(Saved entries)
"""

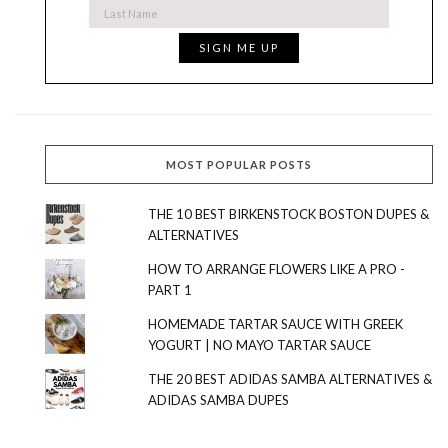
MOST POPULAR POSTS
THE 10 BEST BIRKENSTOCK BOSTON DUPES &
ALTERNATIVES
HOW TO ARRANGE FLOWERS LIKE A PRO -
PART 1
HOMEMADE TARTAR SAUCE WITH GREEK
YOGURT | NO MAYO TARTAR SAUCE
THE 20 BEST ADIDAS SAMBA ALTERNATIVES &
ADIDAS SAMBA DUPES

"""

Rewrite the listing with "DUPES" swapped for "LOOKALIKES" wherever it occurs, changing nothing else. Omit the pictures from your version.

### Solution to this problem
MOST POPULAR POSTS
THE 10 BEST BIRKENSTOCK BOSTON LOOKALIKES &
ALTERNATIVES
HOW TO ARRANGE FLOWERS LIKE A PRO -
PART 1
HOMEMADE TARTAR SAUCE WITH GREEK
YOGURT | NO MAYO TARTAR SAUCE
THE 20 BEST ADIDAS SAMBA ALTERNATIVES &
ADIDAS SAMBA LOOKALIKES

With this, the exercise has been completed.